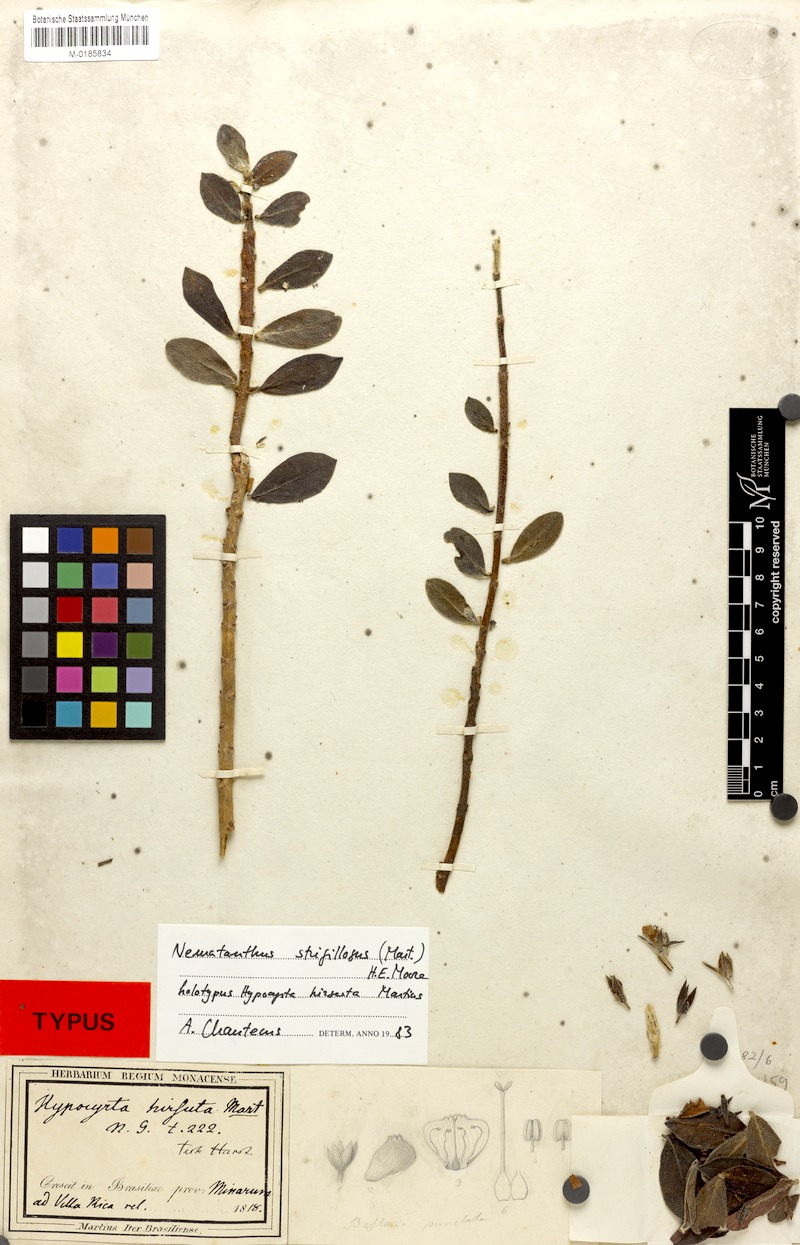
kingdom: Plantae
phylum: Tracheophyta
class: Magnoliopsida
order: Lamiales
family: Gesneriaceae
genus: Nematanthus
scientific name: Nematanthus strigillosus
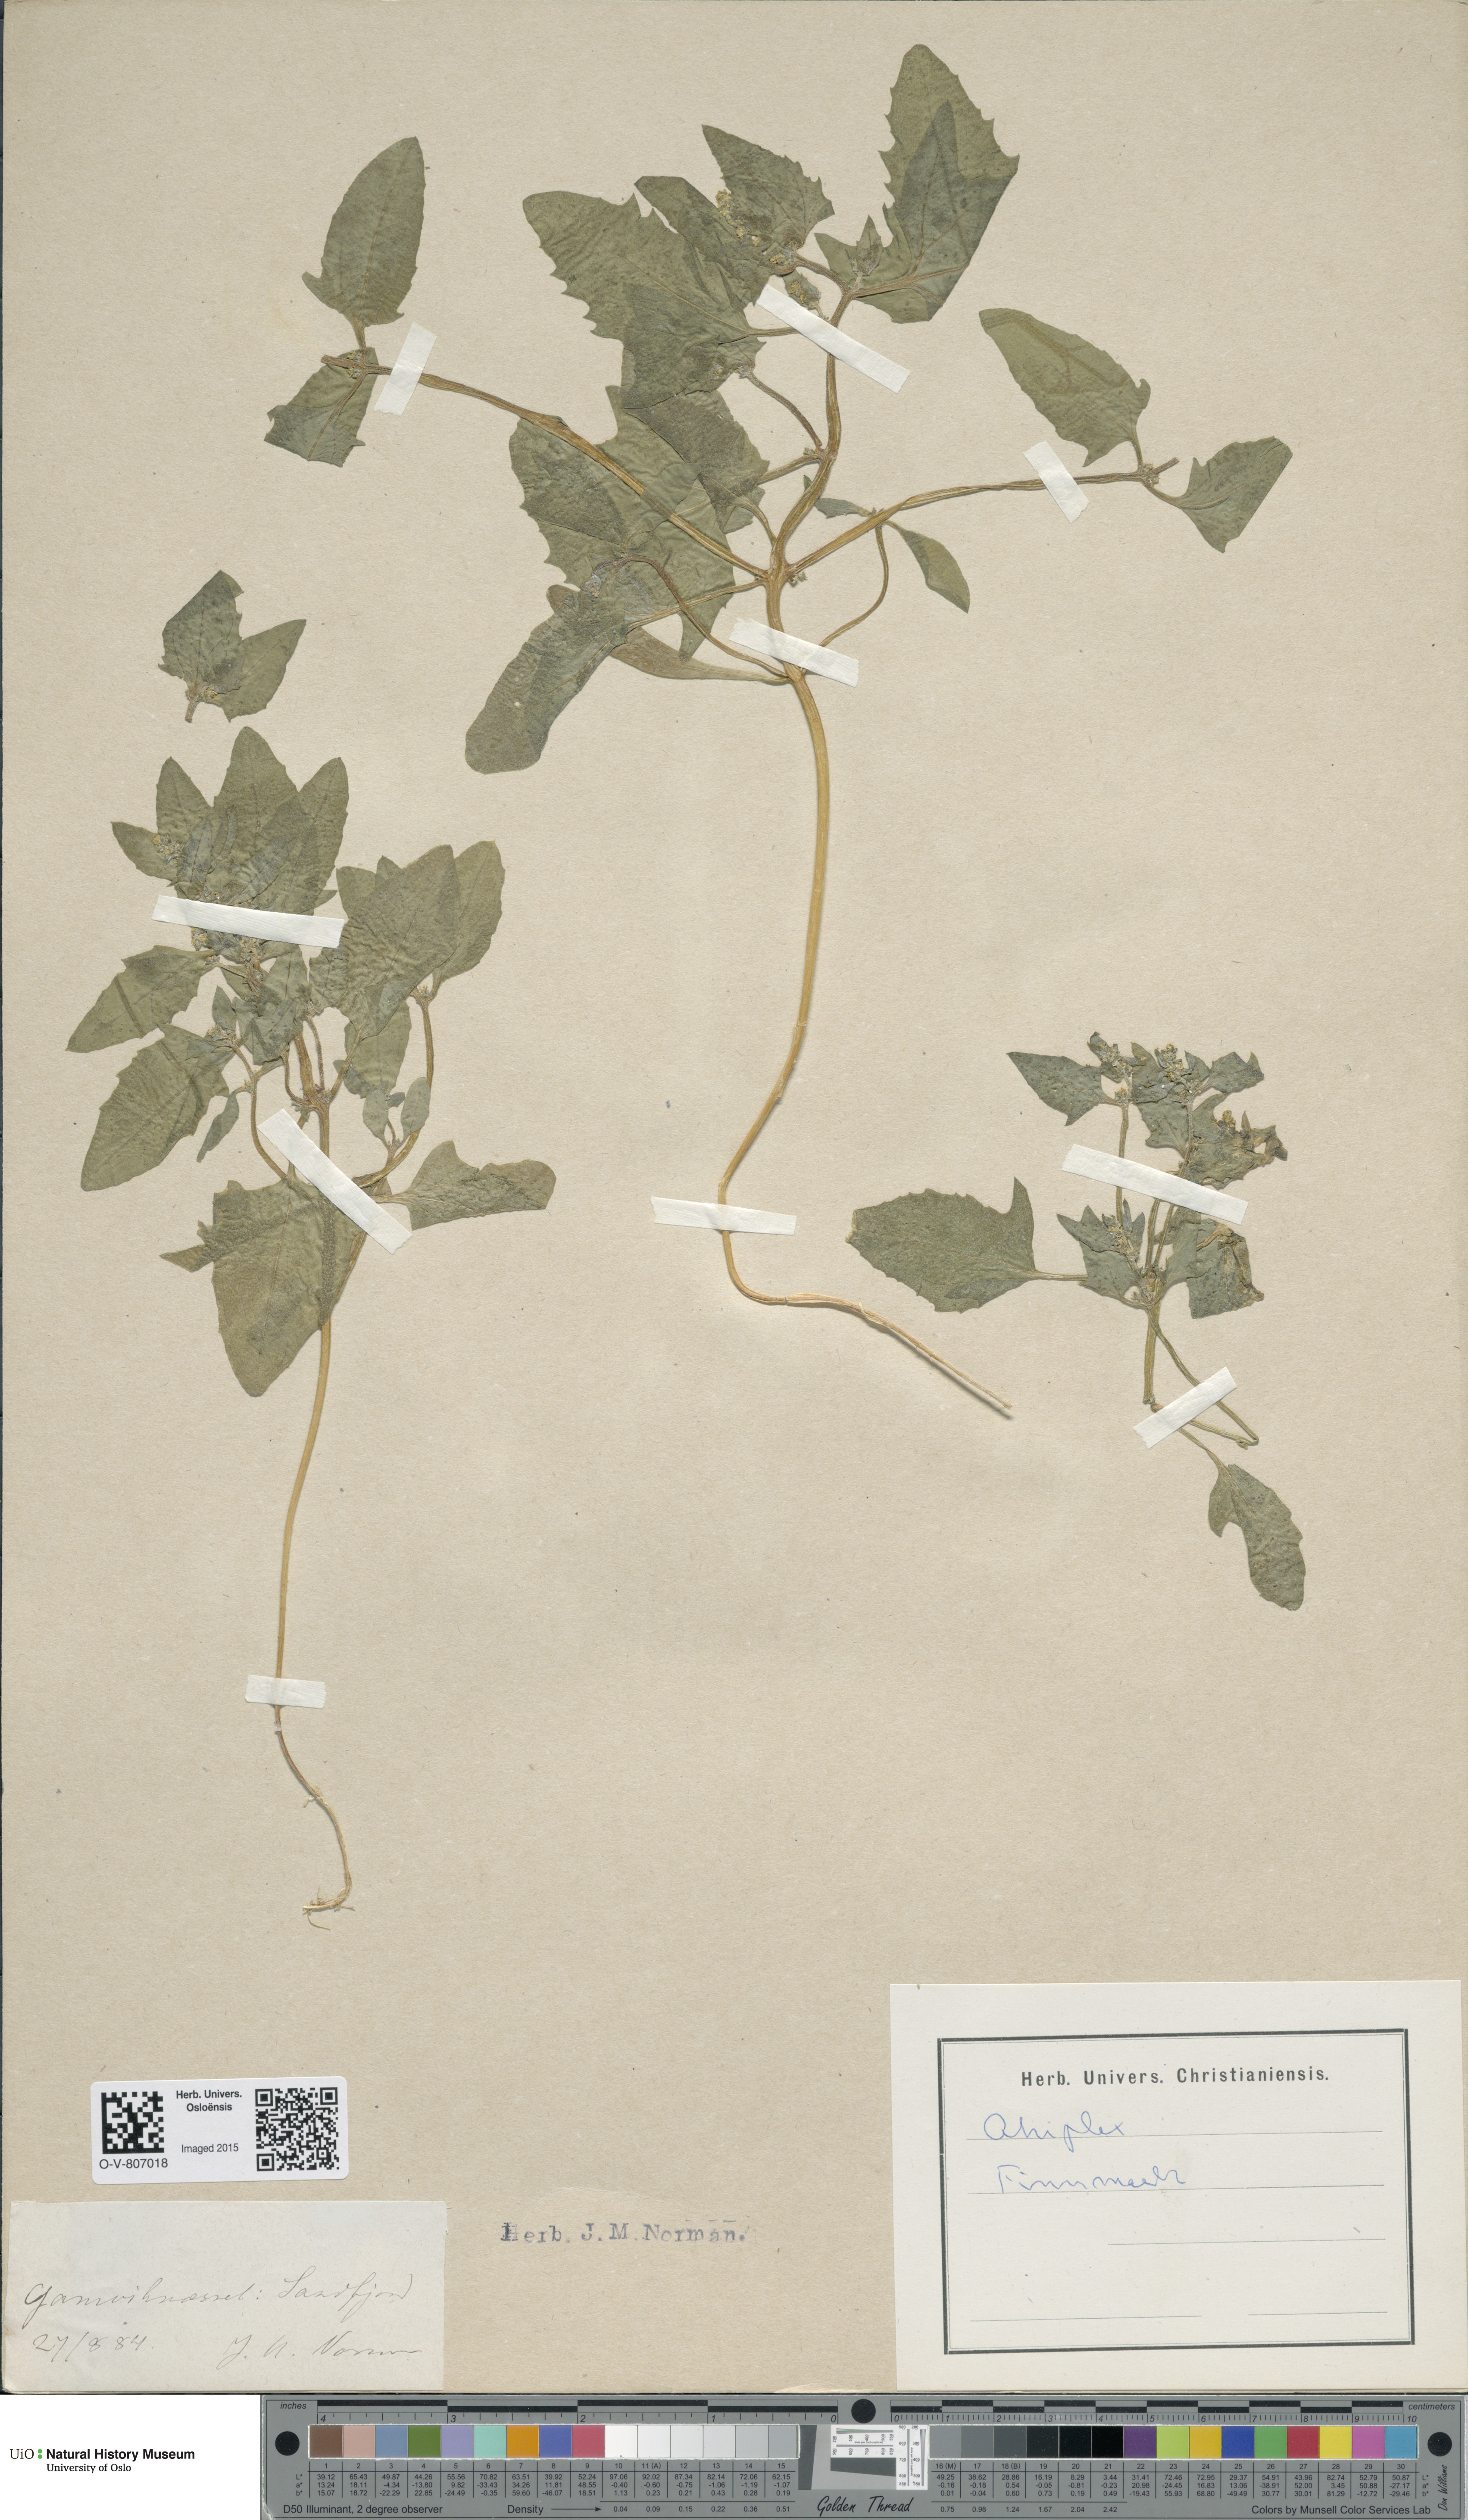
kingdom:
━━━━━━━━━━━━━━━━━━━━━━━━━━━━━━
■ Exercise
Would you reproduce the text lines of all the entries above word for word, leaving out the pictures?

■ Solution below
kingdom: Plantae
phylum: Tracheophyta
class: Magnoliopsida
order: Lamiales
family: Gesneriaceae
genus: Nematanthus
scientific name: Nematanthus strigillosus
kingdom:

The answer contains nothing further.